Given task: Arrange the entries below as a numbered list, leaving out any blank lines.
━━ Exercise inputs
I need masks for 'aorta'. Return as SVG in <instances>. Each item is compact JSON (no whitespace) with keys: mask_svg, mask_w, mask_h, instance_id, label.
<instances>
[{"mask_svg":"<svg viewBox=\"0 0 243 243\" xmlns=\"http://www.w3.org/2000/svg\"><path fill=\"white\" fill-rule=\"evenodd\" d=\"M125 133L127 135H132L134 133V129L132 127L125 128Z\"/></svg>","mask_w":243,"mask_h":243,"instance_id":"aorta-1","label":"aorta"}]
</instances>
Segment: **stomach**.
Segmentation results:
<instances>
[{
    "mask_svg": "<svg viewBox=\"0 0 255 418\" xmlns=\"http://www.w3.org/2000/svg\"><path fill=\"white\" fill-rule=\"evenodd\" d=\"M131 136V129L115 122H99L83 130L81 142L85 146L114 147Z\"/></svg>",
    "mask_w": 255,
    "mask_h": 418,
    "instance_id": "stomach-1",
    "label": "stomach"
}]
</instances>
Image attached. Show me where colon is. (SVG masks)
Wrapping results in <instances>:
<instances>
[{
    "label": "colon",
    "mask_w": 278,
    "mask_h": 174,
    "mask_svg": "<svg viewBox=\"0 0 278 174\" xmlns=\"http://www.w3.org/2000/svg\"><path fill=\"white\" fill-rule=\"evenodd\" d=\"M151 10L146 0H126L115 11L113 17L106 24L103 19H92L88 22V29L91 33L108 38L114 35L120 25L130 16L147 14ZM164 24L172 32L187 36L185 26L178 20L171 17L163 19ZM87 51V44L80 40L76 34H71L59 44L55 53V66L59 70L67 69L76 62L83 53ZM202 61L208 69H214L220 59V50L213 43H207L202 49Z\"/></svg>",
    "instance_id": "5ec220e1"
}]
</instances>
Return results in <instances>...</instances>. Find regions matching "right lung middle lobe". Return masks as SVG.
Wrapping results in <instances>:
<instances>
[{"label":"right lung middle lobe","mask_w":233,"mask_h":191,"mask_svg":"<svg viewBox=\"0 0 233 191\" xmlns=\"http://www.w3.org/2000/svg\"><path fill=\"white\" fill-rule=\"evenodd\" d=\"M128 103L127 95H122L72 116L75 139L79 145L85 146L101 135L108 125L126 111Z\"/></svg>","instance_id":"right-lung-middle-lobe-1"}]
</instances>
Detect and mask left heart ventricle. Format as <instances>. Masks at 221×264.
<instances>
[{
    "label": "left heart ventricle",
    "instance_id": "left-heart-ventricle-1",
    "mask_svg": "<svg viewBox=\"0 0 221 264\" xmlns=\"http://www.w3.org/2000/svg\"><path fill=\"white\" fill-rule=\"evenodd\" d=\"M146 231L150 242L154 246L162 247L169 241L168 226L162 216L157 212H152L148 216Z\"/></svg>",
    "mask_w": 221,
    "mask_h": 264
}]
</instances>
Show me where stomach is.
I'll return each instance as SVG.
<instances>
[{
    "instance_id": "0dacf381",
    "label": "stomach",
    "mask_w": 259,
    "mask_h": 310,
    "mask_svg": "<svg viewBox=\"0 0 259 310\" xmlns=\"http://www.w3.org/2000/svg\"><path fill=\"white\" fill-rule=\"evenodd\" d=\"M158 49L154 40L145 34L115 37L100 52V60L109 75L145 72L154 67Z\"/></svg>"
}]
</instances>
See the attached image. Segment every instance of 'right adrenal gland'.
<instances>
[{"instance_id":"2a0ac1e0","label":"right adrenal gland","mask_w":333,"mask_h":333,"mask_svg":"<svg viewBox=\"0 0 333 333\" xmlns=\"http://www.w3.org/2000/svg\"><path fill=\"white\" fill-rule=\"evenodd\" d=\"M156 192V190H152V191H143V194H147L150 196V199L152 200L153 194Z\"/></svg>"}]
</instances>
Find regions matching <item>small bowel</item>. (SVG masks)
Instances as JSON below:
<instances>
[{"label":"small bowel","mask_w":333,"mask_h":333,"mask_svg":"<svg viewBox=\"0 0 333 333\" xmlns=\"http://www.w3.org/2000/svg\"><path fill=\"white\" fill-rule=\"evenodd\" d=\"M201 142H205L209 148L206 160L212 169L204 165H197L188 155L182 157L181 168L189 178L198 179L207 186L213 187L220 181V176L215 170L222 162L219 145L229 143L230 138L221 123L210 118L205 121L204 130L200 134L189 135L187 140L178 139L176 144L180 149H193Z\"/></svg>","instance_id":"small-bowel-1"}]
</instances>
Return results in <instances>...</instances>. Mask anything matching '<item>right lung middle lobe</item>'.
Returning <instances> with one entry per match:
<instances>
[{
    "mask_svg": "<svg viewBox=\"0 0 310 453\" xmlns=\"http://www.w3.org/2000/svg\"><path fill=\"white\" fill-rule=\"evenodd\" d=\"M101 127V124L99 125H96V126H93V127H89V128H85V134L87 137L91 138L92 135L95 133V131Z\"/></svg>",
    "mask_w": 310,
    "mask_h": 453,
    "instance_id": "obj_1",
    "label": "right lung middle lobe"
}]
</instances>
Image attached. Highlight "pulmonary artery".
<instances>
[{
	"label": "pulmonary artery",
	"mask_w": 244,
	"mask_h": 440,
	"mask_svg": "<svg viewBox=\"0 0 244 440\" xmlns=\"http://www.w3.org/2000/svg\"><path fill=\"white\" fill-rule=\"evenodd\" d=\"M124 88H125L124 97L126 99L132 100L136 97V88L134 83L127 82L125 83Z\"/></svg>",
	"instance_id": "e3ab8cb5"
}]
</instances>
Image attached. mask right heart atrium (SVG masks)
━━━━
Exercise response:
1. I need masks for 'aorta'. Return as SVG in <instances>. Each item is compact JSON (no whitespace) with keys: mask_svg, mask_w, mask_h, instance_id, label.
2. <instances>
3. [{"mask_svg":"<svg viewBox=\"0 0 243 243\" xmlns=\"http://www.w3.org/2000/svg\"><path fill=\"white\" fill-rule=\"evenodd\" d=\"M125 133L127 135H132L134 133V129L132 127L125 128Z\"/></svg>","mask_w":243,"mask_h":243,"instance_id":"aorta-1","label":"aorta"}]
4. </instances>
5. Segment: **stomach**.
6. Segmentation results:
7. <instances>
8. [{
9.     "mask_svg": "<svg viewBox=\"0 0 255 418\" xmlns=\"http://www.w3.org/2000/svg\"><path fill=\"white\" fill-rule=\"evenodd\" d=\"M131 136V129L115 122H99L83 130L81 142L85 146L114 147Z\"/></svg>",
10.     "mask_w": 255,
11.     "mask_h": 418,
12.     "instance_id": "stomach-1",
13.     "label": "stomach"
14. }]
15. </instances>
16. Image attached. Show me where colon is. (SVG masks)
17. Wrapping results in <instances>:
18. <instances>
19. [{
20.     "label": "colon",
21.     "mask_w": 278,
22.     "mask_h": 174,
23.     "mask_svg": "<svg viewBox=\"0 0 278 174\" xmlns=\"http://www.w3.org/2000/svg\"><path fill=\"white\" fill-rule=\"evenodd\" d=\"M151 10L146 0H126L115 11L113 17L106 24L103 19H92L88 22V29L91 33L108 38L114 35L120 25L130 16L147 14ZM164 24L172 32L187 36L185 26L178 20L171 17L163 19ZM87 51V44L80 40L76 34H71L59 44L55 53V66L59 70L67 69L76 62L83 53ZM202 61L208 69H214L220 59V50L213 43H207L202 49Z\"/></svg>",
24.     "instance_id": "5ec220e1"
25. }]
26. </instances>
27. Return results in <instances>...</instances>. Find regions matching "right lung middle lobe". Return masks as SVG.
28. Wrapping results in <instances>:
29. <instances>
30. [{"label":"right lung middle lobe","mask_w":233,"mask_h":191,"mask_svg":"<svg viewBox=\"0 0 233 191\" xmlns=\"http://www.w3.org/2000/svg\"><path fill=\"white\" fill-rule=\"evenodd\" d=\"M128 103L127 95H122L72 116L75 139L79 145L85 146L101 135L108 125L126 111Z\"/></svg>","instance_id":"right-lung-middle-lobe-1"}]
31. </instances>
32. Detect and mask left heart ventricle. Format as <instances>. Masks at 221×264.
33. <instances>
34. [{
35.     "label": "left heart ventricle",
36.     "instance_id": "left-heart-ventricle-1",
37.     "mask_svg": "<svg viewBox=\"0 0 221 264\" xmlns=\"http://www.w3.org/2000/svg\"><path fill=\"white\" fill-rule=\"evenodd\" d=\"M146 231L150 242L154 246L162 247L169 241L168 226L162 216L157 212H152L148 216Z\"/></svg>",
38.     "mask_w": 221,
39.     "mask_h": 264
40. }]
41. </instances>
42. Show me where stomach is.
43. I'll return each instance as SVG.
44. <instances>
45. [{
46.     "instance_id": "0dacf381",
47.     "label": "stomach",
48.     "mask_w": 259,
49.     "mask_h": 310,
50.     "mask_svg": "<svg viewBox=\"0 0 259 310\" xmlns=\"http://www.w3.org/2000/svg\"><path fill=\"white\" fill-rule=\"evenodd\" d=\"M158 49L154 40L145 34L115 37L100 52V60L109 75L145 72L154 67Z\"/></svg>"
51. }]
52. </instances>
53. See the attached image. Segment every instance of 'right adrenal gland'.
54. <instances>
55. [{"instance_id":"2a0ac1e0","label":"right adrenal gland","mask_w":333,"mask_h":333,"mask_svg":"<svg viewBox=\"0 0 333 333\" xmlns=\"http://www.w3.org/2000/svg\"><path fill=\"white\" fill-rule=\"evenodd\" d=\"M156 192V190H152V191H143V194H147L150 196V199L152 200L153 194Z\"/></svg>"}]
56. </instances>
57. Find regions matching <item>small bowel</item>. (SVG masks)
58. Instances as JSON below:
59. <instances>
60. [{"label":"small bowel","mask_w":333,"mask_h":333,"mask_svg":"<svg viewBox=\"0 0 333 333\" xmlns=\"http://www.w3.org/2000/svg\"><path fill=\"white\" fill-rule=\"evenodd\" d=\"M201 142H205L209 148L206 160L212 169L204 165H197L188 155L182 157L181 168L189 178L198 179L207 186L213 187L220 181V176L215 170L222 162L219 145L229 143L230 138L221 123L210 118L205 121L204 130L200 134L189 135L187 140L178 139L176 144L180 149H193Z\"/></svg>","instance_id":"small-bowel-1"}]
61. </instances>
62. Return results in <instances>...</instances>. Mask anything matching '<item>right lung middle lobe</item>'.
63. Returning <instances> with one entry per match:
64. <instances>
65. [{
66.     "mask_svg": "<svg viewBox=\"0 0 310 453\" xmlns=\"http://www.w3.org/2000/svg\"><path fill=\"white\" fill-rule=\"evenodd\" d=\"M101 127V124L99 125H96V126H93V127H89V128H85V134L87 137L91 138L92 135L95 133V131Z\"/></svg>",
67.     "mask_w": 310,
68.     "mask_h": 453,
69.     "instance_id": "obj_1",
70.     "label": "right lung middle lobe"
71. }]
72. </instances>
73. Image attached. Highlight "pulmonary artery".
74. <instances>
75. [{
76. 	"label": "pulmonary artery",
77. 	"mask_w": 244,
78. 	"mask_h": 440,
79. 	"mask_svg": "<svg viewBox=\"0 0 244 440\" xmlns=\"http://www.w3.org/2000/svg\"><path fill=\"white\" fill-rule=\"evenodd\" d=\"M124 88H125L124 97L126 99L132 100L136 97V88L134 83L127 82L125 83Z\"/></svg>",
80. 	"instance_id": "e3ab8cb5"
81. }]
82. </instances>
83. Image attached. mask right heart atrium (SVG masks)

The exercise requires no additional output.